Dołączył: 26 Mar 2005
Posty: 159
Skąd: Gdynia
Wysłany: 2009-12-08, 13:50   

Mam bardzo, bardzo podobne zdanie do Amigozzzza w tej kwestii. Podobne też powody dla których nie bywam na turniejach (czas, kasa, inne rzeczy do zrobienia w weekend) i dodatkowo gorszą lokalizację :? .

Trzeba chyba sobie niestety uświadomić, że choć gomoku jest grą bardzo ciekawą i rozwijającą, to mało kto pochłonie się nią tak, żeby jeździć pół Polski dla zagrania paru gier (pomijam wątek towarzyski, choć istotny, to bliższych znajomych ma się raczej na miejscu).

Czynniki, które spowodowały by, że turnieje byłyby dla mnie atrakcyjniejsze, to wyższa ranga turniejów (więcej zawodników, dobre warunki do gry - 30 min/grę mistrzostwa to można na kurniku rozegrać :) oraz dogodniejsza lokalizacja (nie tylko chodzi o bliżej, ale też ciekawiej turystycznie - wydaję mi się, że w tym przewagę ma Kraków nad Warszawą i dlatego tam więcej ludzi jeździ).

Na poważnych imprezach o dużej randze, turnieje blitza lub standard uważam za nieporozumienie i stratę czasu. Jeżeli już ktoś się tak zainteresował tą grą, że dojeżdża na turniej, myślę że można przyjąć jego znajomość swapa. Oczywiście, z wyłączeniem takich turniejów jak ten w Łasku, gdzie o ile mi wiadomo, Mucha zainteresował dzieciaki gomoku i bardzo fajnie, że w prostą wersję sobie pograły. No i takich otwartych turniejów jak Mariasz, gdzie ludzie sobie chodzą, patrzą i w ramach popularyzacji można im zorganizować szybki, równoległy turniej blitza.

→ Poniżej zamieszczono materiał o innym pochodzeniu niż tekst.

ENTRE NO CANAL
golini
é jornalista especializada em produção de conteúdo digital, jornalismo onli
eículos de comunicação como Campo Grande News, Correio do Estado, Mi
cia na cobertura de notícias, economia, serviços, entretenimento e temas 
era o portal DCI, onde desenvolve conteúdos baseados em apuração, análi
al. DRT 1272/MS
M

Moim zdaniem, ważną kwestią jest też czy jako priorytet obrać wątek towarzysko-turystyczny czy sportowy. Niestety trochę się one ze sobą kłócą i sam miałbym problem co wybrać :D . Balowanie do późna w nocy, kiedy rano o 9-10 czeka gra mistrzowska nie jest do końca wskazane, gdy zależy nam na dobrym wyniku. Ciężko tu będzie o dobre rozwiązanie, ale chyba najlepszym wyjściem jest organizacja jednego turnieju o dużej randze (gdzie skupiamy się bardziej na wysiłkach sportowych), oraz drugiego - w ciekawszym miejscu, z dodatkowymi atrakcjami (grill, mecz, wyjście na miasto itp itd). Bo raczej na tygodniowy, mieszany wariant jak ostatnio na MŚ w Czechach nas nie stać.

Trochę skacze, ale chcę pisać póki mi myśli nie uciekają :) - dalsze rozwiązania pod rozwagę i dyskusję:

Jestem zdania, że mniejsza liczba turniejów może okazać się lepsza. Staną się mniej powszednie, bardziej wyjątkowe, a z dodatkowymi pomysłami może atrakcyjniejsze, co winno przełożyć się na frekwencję.

Dofinansowanie dojazdu lub noclegu dla studenciaków/uczniów o ile budżet pozwala, również uważam za dobre rozwiązanie, pozytywnie wpływające na frekwencję.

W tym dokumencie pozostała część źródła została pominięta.